Kosher Meat Giant Kicks Off P.R. Blitz
The operator of the country’s largest kosher slaughterhouse appears to be gearing up for a major public relations blitz after being battered by criticism of its labor practices and calls for a boycott of its products.
Agriprocessors, which has come under renewed fire in the wake of a federal raid on its Postville, Iowa, plant, has hired 5W Public Relations, a New York-based P.R. powerhouse that represents clients ranging from hip-hop stars to Fortune 500 companies; in the Jewish world it built a reputation for representing right-wing and Orthodox figures.
Even with the new representation, the beleaguered kosher meat company has run into complications as it tries to counter concerns that have permeated the Jewish community, the media and even the kosher industry.

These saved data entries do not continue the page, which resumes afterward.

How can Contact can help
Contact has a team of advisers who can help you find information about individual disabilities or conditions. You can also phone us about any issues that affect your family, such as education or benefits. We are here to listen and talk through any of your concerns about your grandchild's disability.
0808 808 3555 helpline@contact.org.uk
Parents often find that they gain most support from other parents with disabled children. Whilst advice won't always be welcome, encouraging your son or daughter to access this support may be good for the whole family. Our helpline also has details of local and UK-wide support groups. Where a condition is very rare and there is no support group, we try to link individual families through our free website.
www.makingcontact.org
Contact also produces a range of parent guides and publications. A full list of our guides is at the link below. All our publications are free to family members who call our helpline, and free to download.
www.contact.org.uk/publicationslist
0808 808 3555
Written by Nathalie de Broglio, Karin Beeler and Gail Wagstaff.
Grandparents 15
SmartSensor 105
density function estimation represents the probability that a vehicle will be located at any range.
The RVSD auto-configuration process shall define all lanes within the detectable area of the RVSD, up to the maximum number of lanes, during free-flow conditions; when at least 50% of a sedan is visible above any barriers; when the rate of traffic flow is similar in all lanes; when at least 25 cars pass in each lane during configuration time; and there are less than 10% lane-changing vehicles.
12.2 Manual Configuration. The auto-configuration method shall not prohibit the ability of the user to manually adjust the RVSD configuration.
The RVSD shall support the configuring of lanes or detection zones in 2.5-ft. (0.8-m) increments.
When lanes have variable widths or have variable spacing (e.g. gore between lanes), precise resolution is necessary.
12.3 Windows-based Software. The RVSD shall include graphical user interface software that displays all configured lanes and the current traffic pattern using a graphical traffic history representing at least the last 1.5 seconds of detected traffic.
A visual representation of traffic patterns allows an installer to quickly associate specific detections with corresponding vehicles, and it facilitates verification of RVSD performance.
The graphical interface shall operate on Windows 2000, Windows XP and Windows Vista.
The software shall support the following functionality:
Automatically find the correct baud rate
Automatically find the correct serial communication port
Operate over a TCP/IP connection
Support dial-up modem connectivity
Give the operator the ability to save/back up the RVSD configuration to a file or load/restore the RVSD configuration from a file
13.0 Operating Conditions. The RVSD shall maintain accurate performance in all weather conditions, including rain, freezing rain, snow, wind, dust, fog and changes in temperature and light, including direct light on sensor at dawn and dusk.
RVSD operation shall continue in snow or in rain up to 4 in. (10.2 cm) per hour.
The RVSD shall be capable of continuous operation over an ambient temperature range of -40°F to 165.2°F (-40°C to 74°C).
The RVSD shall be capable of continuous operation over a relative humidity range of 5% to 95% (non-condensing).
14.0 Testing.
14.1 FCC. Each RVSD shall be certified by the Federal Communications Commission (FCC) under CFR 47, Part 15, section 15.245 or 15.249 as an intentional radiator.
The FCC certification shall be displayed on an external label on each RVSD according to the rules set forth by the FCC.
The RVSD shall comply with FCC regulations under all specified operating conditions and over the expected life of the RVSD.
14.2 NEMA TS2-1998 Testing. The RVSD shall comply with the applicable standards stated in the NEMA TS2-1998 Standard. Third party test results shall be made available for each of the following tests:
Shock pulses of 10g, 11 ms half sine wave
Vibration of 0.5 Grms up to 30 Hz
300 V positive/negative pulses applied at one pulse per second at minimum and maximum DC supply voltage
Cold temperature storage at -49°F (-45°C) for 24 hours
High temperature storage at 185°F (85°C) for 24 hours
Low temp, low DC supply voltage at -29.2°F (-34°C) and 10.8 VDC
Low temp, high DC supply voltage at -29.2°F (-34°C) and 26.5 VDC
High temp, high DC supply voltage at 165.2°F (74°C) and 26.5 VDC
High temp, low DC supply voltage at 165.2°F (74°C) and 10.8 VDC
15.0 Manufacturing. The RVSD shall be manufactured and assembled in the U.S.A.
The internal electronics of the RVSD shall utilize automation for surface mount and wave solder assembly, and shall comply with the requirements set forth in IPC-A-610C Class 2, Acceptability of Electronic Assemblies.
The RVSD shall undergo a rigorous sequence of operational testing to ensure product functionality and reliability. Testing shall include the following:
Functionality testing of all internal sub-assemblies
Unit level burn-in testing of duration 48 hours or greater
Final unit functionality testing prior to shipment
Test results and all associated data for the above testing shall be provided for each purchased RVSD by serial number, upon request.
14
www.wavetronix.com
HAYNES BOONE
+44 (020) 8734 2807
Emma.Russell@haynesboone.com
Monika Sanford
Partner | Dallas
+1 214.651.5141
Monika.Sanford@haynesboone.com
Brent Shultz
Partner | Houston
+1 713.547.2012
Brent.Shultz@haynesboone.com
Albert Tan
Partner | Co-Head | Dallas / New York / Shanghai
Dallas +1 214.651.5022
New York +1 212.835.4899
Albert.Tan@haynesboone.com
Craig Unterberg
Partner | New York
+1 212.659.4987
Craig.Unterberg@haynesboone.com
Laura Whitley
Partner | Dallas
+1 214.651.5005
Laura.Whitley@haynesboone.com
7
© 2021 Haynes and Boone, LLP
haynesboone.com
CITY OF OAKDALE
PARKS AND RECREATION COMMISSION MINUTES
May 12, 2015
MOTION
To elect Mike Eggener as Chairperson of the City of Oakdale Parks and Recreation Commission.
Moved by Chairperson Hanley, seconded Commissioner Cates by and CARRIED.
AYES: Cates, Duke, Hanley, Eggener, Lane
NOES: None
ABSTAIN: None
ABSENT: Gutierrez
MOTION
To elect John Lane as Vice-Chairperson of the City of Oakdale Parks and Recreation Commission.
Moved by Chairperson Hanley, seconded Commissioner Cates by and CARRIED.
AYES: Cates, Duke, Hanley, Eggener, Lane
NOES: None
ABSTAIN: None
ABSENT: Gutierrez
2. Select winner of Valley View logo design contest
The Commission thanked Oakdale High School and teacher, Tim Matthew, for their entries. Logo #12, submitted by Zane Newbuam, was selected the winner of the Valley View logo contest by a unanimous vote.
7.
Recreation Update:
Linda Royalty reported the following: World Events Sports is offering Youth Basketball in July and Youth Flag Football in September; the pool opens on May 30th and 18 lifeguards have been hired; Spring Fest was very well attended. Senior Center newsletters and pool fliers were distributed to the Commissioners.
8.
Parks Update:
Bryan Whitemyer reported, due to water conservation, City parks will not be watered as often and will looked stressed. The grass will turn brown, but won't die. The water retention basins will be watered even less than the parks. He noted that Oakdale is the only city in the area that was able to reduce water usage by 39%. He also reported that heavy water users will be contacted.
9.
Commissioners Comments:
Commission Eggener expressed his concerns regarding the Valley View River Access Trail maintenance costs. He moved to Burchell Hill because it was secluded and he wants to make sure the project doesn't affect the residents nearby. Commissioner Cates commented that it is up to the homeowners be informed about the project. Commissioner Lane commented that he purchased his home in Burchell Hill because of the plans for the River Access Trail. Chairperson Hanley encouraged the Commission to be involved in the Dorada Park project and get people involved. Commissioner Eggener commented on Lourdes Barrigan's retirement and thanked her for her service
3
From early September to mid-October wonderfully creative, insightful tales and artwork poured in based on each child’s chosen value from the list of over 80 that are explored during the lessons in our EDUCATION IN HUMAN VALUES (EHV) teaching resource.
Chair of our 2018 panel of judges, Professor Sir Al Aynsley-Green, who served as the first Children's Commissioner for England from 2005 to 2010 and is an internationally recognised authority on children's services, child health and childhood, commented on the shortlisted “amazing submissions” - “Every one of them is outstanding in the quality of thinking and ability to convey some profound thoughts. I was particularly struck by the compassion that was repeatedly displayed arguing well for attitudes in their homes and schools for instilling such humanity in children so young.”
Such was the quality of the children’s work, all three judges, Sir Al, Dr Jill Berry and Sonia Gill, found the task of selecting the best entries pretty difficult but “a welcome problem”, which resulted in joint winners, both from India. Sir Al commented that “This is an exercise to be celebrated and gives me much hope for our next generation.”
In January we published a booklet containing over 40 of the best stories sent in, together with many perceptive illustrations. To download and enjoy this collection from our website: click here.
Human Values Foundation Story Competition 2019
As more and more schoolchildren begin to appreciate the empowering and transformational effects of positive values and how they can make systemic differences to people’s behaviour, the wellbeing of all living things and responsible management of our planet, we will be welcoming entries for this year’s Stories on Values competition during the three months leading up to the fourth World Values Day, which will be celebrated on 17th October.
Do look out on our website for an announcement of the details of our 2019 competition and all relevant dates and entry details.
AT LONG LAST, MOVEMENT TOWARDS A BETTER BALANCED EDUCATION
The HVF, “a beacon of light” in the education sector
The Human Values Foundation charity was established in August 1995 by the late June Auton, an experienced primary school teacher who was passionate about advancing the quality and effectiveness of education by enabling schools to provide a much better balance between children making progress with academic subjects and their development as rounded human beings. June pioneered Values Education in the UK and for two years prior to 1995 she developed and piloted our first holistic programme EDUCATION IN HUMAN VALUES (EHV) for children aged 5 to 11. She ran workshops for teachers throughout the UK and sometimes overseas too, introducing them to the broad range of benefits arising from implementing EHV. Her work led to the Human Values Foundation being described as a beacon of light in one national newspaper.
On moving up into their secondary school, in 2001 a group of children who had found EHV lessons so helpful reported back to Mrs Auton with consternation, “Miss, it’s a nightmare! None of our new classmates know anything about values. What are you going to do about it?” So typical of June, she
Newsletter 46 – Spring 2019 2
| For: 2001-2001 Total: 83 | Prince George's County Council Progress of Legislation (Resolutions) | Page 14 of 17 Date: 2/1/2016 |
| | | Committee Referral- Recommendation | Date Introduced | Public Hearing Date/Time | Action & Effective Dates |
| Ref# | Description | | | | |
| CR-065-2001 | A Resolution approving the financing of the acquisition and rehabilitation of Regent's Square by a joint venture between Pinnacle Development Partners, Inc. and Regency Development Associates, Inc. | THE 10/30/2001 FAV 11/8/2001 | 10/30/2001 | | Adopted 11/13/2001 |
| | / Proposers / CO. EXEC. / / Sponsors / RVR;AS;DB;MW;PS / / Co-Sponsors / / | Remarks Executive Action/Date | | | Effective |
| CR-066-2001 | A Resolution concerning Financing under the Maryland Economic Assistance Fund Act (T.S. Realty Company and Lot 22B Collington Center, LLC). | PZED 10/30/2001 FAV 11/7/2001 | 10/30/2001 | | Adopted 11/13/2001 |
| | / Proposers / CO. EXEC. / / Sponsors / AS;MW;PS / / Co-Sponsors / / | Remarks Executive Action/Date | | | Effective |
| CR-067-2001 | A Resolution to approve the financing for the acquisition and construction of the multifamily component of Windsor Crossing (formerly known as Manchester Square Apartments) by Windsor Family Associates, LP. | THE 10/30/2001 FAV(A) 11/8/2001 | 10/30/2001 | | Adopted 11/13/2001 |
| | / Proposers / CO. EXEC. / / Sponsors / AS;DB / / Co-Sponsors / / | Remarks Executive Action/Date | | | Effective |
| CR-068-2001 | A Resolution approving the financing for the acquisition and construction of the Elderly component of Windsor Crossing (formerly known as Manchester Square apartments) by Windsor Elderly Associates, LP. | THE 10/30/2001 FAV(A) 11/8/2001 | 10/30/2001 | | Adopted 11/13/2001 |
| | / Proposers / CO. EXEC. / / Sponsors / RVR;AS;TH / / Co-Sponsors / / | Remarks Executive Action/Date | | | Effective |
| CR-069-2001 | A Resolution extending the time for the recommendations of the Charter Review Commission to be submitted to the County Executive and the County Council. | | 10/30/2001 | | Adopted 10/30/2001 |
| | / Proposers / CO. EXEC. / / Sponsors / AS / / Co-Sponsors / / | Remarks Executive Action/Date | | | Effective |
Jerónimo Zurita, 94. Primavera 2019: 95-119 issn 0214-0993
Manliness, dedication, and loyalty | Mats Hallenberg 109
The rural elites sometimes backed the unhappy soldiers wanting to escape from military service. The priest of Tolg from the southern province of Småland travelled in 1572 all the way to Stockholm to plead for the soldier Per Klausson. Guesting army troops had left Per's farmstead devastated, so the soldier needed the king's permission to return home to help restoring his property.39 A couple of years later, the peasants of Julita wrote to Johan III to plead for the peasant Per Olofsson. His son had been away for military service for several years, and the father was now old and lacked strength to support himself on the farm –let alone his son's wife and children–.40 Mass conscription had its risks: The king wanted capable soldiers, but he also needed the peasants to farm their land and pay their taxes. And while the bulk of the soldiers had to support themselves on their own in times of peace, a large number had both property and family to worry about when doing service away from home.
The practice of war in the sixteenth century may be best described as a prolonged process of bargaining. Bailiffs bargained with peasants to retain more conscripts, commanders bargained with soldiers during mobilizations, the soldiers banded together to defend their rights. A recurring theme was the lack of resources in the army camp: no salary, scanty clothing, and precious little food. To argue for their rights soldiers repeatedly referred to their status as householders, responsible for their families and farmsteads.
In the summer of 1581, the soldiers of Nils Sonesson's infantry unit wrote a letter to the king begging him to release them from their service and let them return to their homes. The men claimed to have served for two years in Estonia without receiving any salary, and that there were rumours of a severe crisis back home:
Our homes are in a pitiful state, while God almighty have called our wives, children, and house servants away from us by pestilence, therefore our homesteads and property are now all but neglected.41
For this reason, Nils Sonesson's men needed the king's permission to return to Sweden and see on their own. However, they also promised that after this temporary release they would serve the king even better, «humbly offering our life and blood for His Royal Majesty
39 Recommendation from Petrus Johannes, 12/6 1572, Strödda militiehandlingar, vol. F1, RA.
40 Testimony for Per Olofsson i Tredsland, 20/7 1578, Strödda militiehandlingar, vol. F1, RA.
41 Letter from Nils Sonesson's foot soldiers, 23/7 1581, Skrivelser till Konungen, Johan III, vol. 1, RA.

A closed community meeting that representatives of Agriprocessors scheduled for June 24 was canceled after word of the meeting leaked to the press and to the company’s detractors.
Agriprocessors has faced criticism for the past two years over the labor conditions at its large Iowa plant. Those criticisms have sharpened in the wake of a massive federal raid on the slaughterhouse May 12, in the course of which nearly 400 illegal immigrant employees were arrested.
Since the raid, there has been a growing backlash against Agriprocessors in the Jewish community. On June 11, representatives from Agriprocessors met with organizers from Uri L’Tzedek, a liberal Orthodox organization that has called for a boycott of Agriprocessors until the company introduces labor reforms.
Juda Engelmayer, who is handling the Agriprocessors account for 5W, said that Agriprocessors had hired his firm in mid-June to deal with marketing. Engelmayer leads 5W’s corporate and public affairs department, specializing in publicity and crisis management. He has represented several major Jewish organizations and corporations, as well as controversial evangelical Reverend John Hagee.
Menachem Lubinsky, CEO of the kosher industry consulting firm Lubicom and a spokesman for Agriprocessors, told the Forward that he expected 5W to deal with negative publicity and blogs. Asked to confirm this, Engelmayer said 5W’s role is still undefined.
Lubicom organized the June 24 meeting in midtown Manhattan to present the Agriprocessors case. According to an e-mail publicizing the event, the topics slated for discussion included the potential for a kosher meat shortage and “What can be done to stop the slander and vilifications against Agriprocessors?” Among those scheduled to appear, according to the e-mail, were “local community activists from Postville” and “kosher food industry leaders.” In response to inquiries, a Lubicom employee said the event would be closed to the public and to press.
But once word of the meeting began to circulate beyond the intended invitees, the organizers, nervous that it might be disrupted by protesters, canceled it.
“They decided that it’s better to have a meeting where the point of the meeting can be had without a possible ruckus,” Engelmeyer said.
Instead, a conference call was held, featuring presentations by two of Agriprocessors’ lawyers — Nathan Lewin, a constitutional lawyer who previously represented Agriprocessors, and James Martin, a former federal prosecutor who has been hired by Agriprocessors to lead its compliance efforts. Both men defended the company and laid out changes that Agriprocessors has been making. Among the participants in the call were a former member of Postville’s city council and about 20 Jewish community leaders and kosher industry consumers.
Rabbi Pesach Lerner, executive vice president of the National Council of Young Israel and a participant on the call, said that he came away from the discussion reassured that the company had tried to comply with the appropriate laws and that it was making necessary adjustments.
But critics remain concerned. Rabbi Morris Allen, leader of the Conservative movement’s effort to reform labor practices in the kosher food industry, and one of the most prominent critics of Agriprocessors, said he worried that the public relations push was a sign that Agriprocessors was more focused on going after its critics than on changing its practices.
“It appears that sometimes, people’s best defense is not to look at themselves to make change, but rather to attack people who are simply calling for a higher standard to be used in the production of kosher food,” Allen said.